Congress ought to recognize that these firms are insolvent, that it is allowing these firms to continue to exist as bastions of privilege, financed by the taxpayer…”
Former St. Louis Federal Reserve President William Poole, July 9, 2008

The story of Fannie and Freddie is a subplot in a greater drama that continues to play itself out on the stage of American politics. It is the story of individual freedom versus our collective welfare. It is the story of the constant tug between the excesses of the free market and moderating forces of government regulation. It is the story of the ebb and flow of regulation and deregulation.

The Roaring 20’s – Free Market Excesses set the Stage for Government Intervention
The housing market of the 1920’s the current housing bubble have much in common. The 1920’s experienced a similar boom in both building and price appreciation. As the boom developed, underwriting standards for mortgages declined in direct proportion to increasing home prices.

The loan market of the 1920’s didn’t have the adjustable rate reset that triggered the end of the current housing bubble. It had something much worse, the balloon payment. The typical mortgage loan of the 1920’s had a term of five years or less with no payment of principal until the loan matured and a large balloon payment was due. However, instead of making the balloon payment, during the easy credit environment of the 1920’s, many of these loans were just rolled over and refinanced. As long as interest rates were stable, and incomes and home prices were increasing, this free market party would continue.

This easy credit party environment would set the stage for a 1930’s housing hangover when homeowners found themselves unable to withstand the substantial decline in income and home prices of the Great Depression.

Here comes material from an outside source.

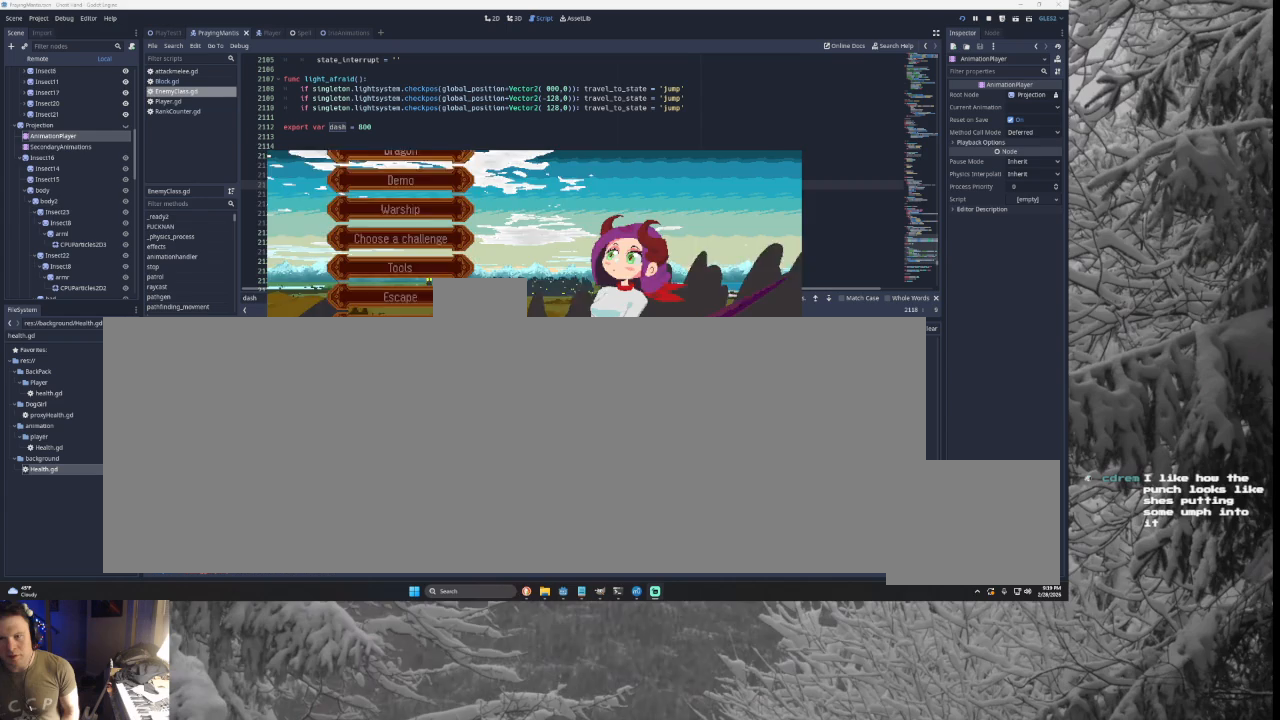
{"buttons": [], "left_stick": "center", "right_stick": "center", "events": [[100, "left_stick", "up"], [233, "left_stick", "center"], [333, "left_stick", "up"], [467, "left_stick", "center"]]}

The New Deal – The Free Market takes a back seat to Government Backed Enterprise and Regulation
For the American mortgage, the story of Fannie and Freddie finds its roots in the excesses of the 1920’s and begins with FDR’s New Deal programs to alleviate the Great Depression. In 1934, Congress passed the National Housing Act to strengthen a deeply troubled housing market consumed by a flood of foreclosures. Initially, this act created the Federal Housing Administration (FHA). Deviating from the short term, interest only, balloon payment loans of the 1920’s, FHA-insured loans were fully amortized principle and interest loans with 15 or 30-year terms. When the program began, FHA loans were limited to $16,000 or less (compared to a median U.S. house price of $5,304) with a maximum loan-to-value ratio of 80 percent and a maximum interest rate of 5%. In 1938, the act was amended to create the Federal National Mortgage Association, whose abbreviation would lead us to the Fannie Mae nickname.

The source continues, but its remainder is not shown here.